Il se figurait qu’il y avait là-dessous quelque sens magnifique de caché ; et ayant craché dans sa main, mis son petit doigt dans son oreille et fait beaucoup d’autres choses qui étaient du mystère, il crut que les plus malicieux esprits du monde étaient forcés de se porter plutôt à faire sa volonté de point en point qu’à lui méfaire. Incontinent après, il vit un homme à trente pas de lui, qu’il prit pour le diable d’enfer qu’il avait invoqué.

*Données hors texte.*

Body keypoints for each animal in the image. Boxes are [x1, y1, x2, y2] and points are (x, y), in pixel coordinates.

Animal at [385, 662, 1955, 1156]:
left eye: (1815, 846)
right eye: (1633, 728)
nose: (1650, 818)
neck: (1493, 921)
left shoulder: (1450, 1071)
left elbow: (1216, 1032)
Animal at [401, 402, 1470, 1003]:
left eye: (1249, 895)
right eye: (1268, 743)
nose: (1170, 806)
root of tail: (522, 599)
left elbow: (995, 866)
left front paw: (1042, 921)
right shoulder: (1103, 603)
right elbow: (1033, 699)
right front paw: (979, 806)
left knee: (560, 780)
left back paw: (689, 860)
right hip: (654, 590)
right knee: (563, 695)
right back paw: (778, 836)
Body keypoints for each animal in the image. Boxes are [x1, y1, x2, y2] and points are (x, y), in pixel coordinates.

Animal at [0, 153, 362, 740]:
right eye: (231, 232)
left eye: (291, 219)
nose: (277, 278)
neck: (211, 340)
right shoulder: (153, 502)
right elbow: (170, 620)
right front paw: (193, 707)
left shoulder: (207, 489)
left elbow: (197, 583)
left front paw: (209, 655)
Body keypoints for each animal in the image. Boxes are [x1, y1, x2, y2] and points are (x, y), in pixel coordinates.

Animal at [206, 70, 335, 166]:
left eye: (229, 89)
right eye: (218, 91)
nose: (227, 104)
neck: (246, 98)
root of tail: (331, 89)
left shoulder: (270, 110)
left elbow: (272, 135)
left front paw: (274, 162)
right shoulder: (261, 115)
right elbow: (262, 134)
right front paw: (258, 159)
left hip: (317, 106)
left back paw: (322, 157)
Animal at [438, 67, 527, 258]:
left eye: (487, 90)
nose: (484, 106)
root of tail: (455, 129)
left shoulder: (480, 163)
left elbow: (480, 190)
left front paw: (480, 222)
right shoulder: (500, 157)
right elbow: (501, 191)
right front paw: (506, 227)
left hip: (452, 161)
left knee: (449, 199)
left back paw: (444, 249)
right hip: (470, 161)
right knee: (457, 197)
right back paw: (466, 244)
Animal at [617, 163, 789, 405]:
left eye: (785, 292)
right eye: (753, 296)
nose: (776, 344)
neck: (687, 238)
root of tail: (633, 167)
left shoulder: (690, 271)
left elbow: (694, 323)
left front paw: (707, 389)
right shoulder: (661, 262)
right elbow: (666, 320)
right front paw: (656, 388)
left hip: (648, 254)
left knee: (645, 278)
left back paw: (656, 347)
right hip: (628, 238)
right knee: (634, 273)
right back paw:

— Valentin, je suis ton ami, lui dit-il, n’aie aucune crainte ; je ferai en sorte que tu jouiras des plaisirs que tu désires le plus. Mets peine à te bien traiter dorénavant parmi la bonne chère. Je te promets que, si tu veux, tu feras toutes les nuits six ou sept postes sur ta monture. Il n’était pas besoin d’une si forte conjuration que celle dont tu as usé pour me faire venir à toi ; car je suis moi-même assez prompt à secourir ceux qui le méritent comme tu fais. Adieu, vis en paix avec ta femme. Je ne te demande rien pour récompense de tous les bons offices que je te rendrai.

La joie que ces propos favorables donnèrent à Valentin modérèrent la peur qu’il avait en l’âme à l’apparition de l’esprit. Enfin, comme il fut disparu, sa frayeur s’évanouit entièrement. On lui avait encore ordonné une chose à faire dont il se souvint et s’en alla en un endroit désigné pour l’exécuter.